***** Data in this exercise

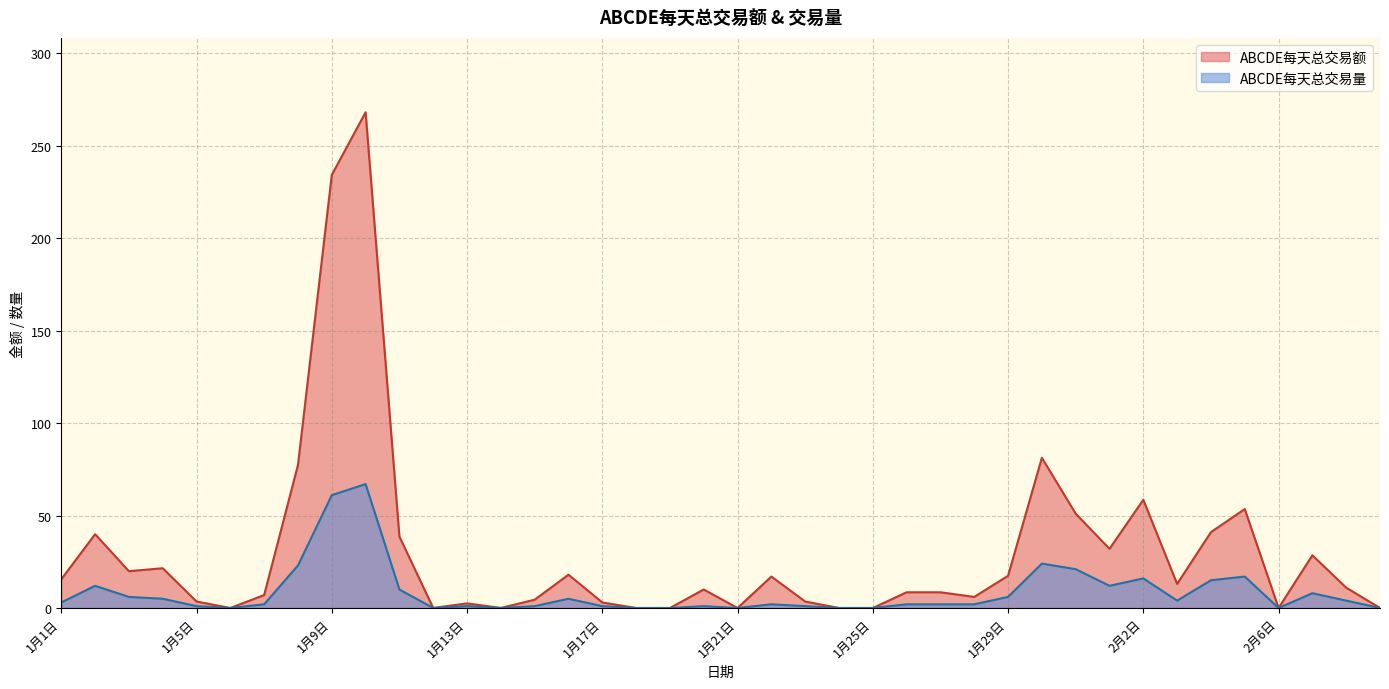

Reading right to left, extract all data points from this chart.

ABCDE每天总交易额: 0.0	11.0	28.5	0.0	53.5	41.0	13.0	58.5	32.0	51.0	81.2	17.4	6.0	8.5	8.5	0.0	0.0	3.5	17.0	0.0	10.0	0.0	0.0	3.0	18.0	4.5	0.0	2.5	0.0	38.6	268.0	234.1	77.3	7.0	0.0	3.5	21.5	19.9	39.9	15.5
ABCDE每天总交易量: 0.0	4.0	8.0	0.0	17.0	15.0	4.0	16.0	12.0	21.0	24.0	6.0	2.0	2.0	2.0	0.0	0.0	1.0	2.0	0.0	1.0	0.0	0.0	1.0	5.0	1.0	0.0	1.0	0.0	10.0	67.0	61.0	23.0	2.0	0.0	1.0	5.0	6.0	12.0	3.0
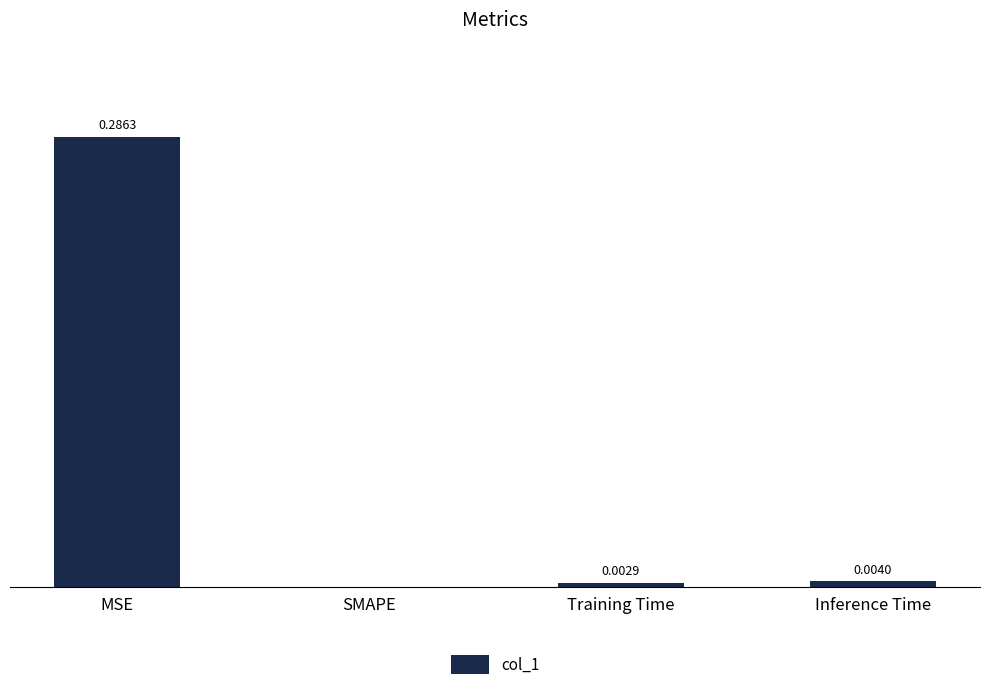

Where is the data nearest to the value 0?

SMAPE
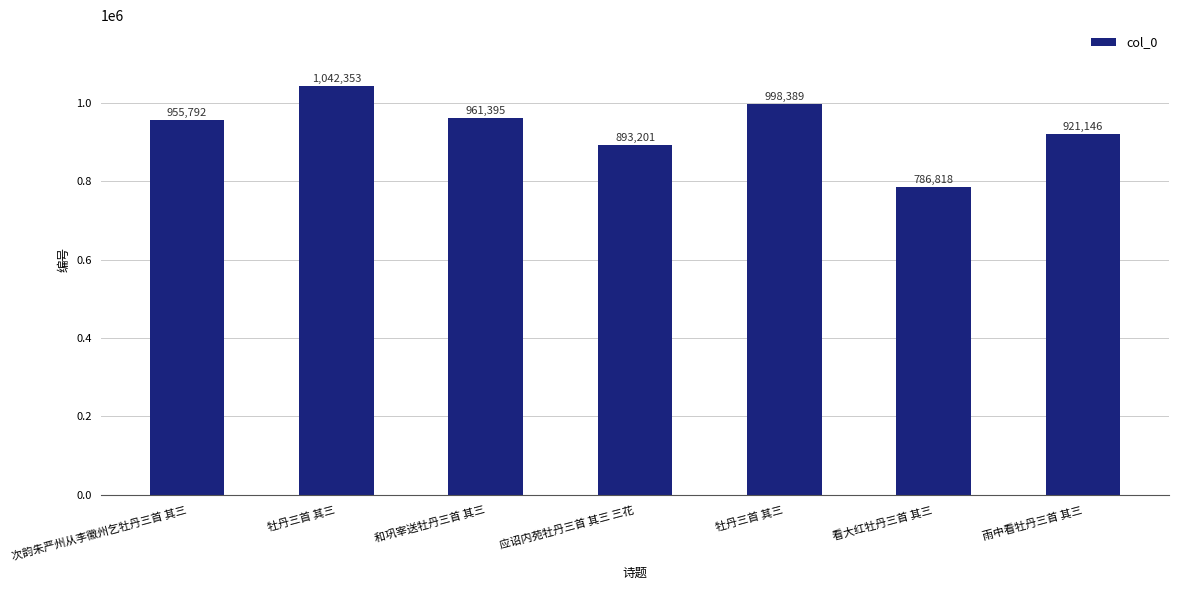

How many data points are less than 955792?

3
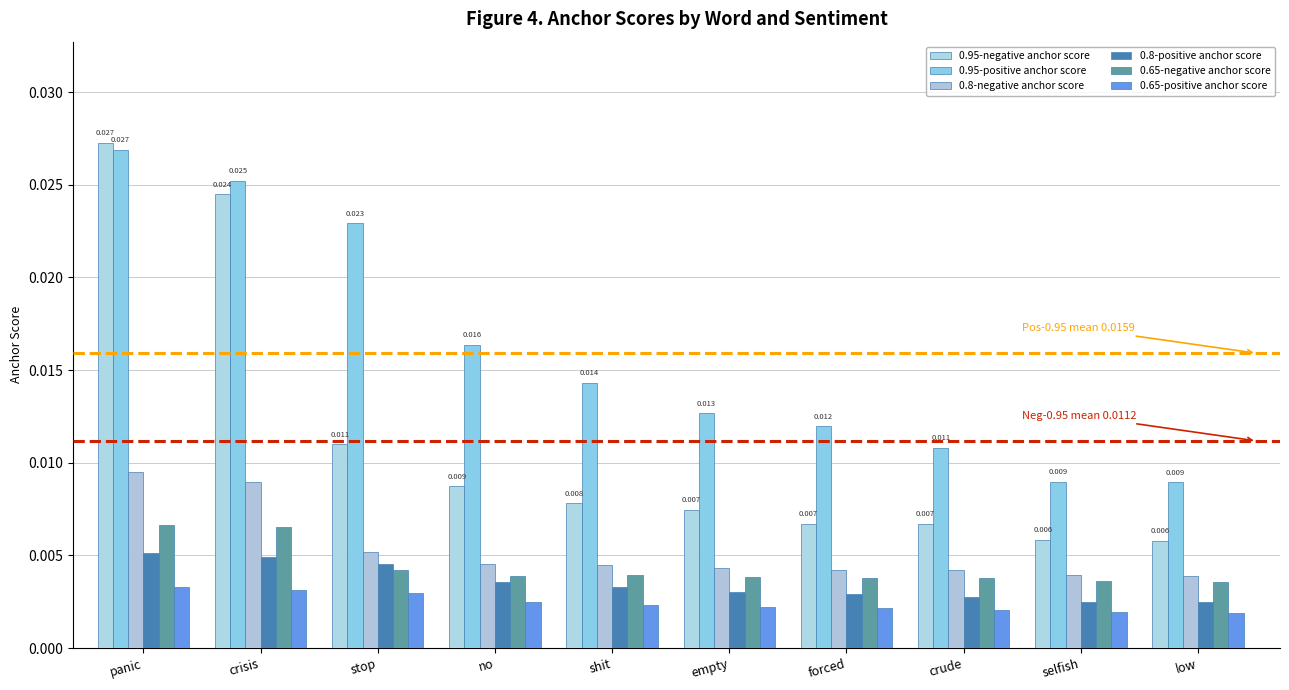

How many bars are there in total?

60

**********

# To do:
Format the non-blank lines of the listing above as a Markdown table with the columns Number and Content, where each row holds a sequential row number and one line. Leave out the picture placeholders and blank lines.

# Result for this exercise:
| Number | Content |
|---|---|
| 1 | Reading right to left, extract all data points from this chart. |
| 2 | ABCDE每天总交易额: 0.0	11.0	28.5	0.0	53.5	41.0	13.0	58.5	32.0	51.0	81.2	17.4	6.0	8.5	8.5	0.0	0.0	3.5	17.0	0.0	10.0	0.0	0.0	3.0	18.0	4.5	0.0	2.5	0.0	38.6	268.0	234.1	77.3	7.0	0.0	3.5	21.5	19.9	39.9	15.5 |
| 3 | ABCDE每天总交易量: 0.0	4.0	8.0	0.0	17.0	15.0	4.0	16.0	12.0	21.0	24.0	6.0	2.0	2.0	2.0	0.0	0.0	1.0	2.0	0.0	1.0	0.0	0.0	1.0	5.0	1.0	0.0	1.0	0.0	10.0	67.0	61.0	23.0	2.0	0.0	1.0	5.0	6.0	12.0	3.0 |
| 4 | Where is the data nearest to the value 0? |
| 5 | SMAPE |
| 6 | How many data points are less than 955792? |
| 7 | 3 |
| 8 | How many bars are there in total? |
| 9 | 60 |